Posted on April 9, 2015. Filed under: storytelling, writing | Tags: , , , , , , |

My short story, “What Are the Odds,” was published in the March 2015 edition of the Northern Virginia Review.  Read all about it or purchase a copy here.

The publication had a nice author reception, with a few readings and some free copies of the issue. It was fun to be around other creative writers for the afternoon.  And, I must admit, it felt good to see my name printed in a thick magazine with a bunch of other authors.  Usually, when I see my name in lights (yes, the issue came with built-in LEDs) it’s beside other storytellers announcing an upcoming storytelling show. I am proud of all of those shows, but my heart did an extra leap or two at seeing my story published, like, in print.  I’ll have to try it again sometime.

The short nonfiction piece was an adaptation of a spoken word story I told for Better Said Than Done. I have performed over thirty original, true, personal stories at this point in my storytelling career. I don’t write all of the stories out. In fact, as I have gotten more comfortable with the true, personal storytelling format, I rarely write my stories out anymore. Luckily, “What Are the Odds” was one story I had felt needed to be worked through on a computer, since it made use of percentages as a motif, and I am not great with numbers. The fact that it was already in written form made it an obvious choice for a story to submit for publication.

#### EXERCISES TO COMPLETE:
A. Print the section of the blog post starting with "The short nonfiction" and going on through "submit for publication.".
B. Answer these questions about the blog post:
(i) In which edition of the Northern Virginia Review was "What Are the Odds" published?
(ii) How many original, true, personal stories does the writer say they have performed?
(iii) What motif did "What Are the Odds" use?
Answer using only the blog post above.

#### EXTRACTED RECORDS:
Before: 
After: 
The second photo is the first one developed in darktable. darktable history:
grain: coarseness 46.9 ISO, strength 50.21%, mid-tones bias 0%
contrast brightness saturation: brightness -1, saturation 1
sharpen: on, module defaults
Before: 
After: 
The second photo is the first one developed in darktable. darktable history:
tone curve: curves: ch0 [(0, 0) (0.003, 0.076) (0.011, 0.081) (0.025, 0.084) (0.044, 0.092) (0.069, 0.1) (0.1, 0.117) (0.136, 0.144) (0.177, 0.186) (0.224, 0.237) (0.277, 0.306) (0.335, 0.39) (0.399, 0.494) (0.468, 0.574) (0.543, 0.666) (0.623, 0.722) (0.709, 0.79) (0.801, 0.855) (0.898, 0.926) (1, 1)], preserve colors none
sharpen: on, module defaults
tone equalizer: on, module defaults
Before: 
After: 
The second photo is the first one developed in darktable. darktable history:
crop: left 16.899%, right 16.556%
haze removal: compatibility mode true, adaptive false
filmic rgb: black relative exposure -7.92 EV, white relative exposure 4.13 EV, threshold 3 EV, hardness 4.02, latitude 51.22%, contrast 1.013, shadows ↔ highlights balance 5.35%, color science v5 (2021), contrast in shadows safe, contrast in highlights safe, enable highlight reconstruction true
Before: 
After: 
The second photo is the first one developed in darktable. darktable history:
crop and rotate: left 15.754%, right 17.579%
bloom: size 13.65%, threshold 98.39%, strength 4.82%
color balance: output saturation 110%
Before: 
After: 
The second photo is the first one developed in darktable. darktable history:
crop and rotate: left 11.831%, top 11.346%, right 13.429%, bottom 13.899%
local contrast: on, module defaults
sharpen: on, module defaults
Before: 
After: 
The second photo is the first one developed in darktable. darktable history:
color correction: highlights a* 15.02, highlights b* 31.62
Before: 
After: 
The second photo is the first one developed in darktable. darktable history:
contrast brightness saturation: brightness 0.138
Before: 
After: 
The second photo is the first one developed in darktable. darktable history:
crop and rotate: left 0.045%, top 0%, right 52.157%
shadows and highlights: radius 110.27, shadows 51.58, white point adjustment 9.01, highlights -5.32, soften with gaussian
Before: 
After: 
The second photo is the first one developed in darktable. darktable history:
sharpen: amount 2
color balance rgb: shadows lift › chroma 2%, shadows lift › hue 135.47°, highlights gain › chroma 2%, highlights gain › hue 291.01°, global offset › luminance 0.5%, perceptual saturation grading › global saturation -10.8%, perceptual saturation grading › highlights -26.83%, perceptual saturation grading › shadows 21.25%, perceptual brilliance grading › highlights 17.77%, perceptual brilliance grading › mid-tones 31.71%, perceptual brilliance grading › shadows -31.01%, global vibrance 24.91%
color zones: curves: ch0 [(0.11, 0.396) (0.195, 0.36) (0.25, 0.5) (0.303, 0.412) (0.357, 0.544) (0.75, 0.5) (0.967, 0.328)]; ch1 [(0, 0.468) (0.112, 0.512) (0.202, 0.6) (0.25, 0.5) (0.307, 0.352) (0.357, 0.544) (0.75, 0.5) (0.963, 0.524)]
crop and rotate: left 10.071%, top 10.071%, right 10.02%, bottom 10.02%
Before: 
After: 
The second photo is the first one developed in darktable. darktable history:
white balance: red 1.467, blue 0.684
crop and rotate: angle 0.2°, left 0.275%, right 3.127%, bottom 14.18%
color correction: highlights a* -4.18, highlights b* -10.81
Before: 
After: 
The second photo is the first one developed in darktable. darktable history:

#### RESPONSES:
A.
The short nonfiction piece was an adaptation of a spoken word story I told for Better Said Than Done. I have performed over thirty original, true, personal stories at this point in my storytelling career. I don’t write all of the stories out. In fact, as I have gotten more comfortable with the true, personal storytelling format, I rarely write my stories out anymore. Luckily, “What Are the Odds” was one story I had felt needed to be worked through on a computer, since it made use of percentages as a motif, and I am not great with numbers. The fact that it was already in written form made it an obvious choice for a story to submit for publication.

B.
(i) The March 2015 edition.
(ii) Over thirty.
(iii) Percentages.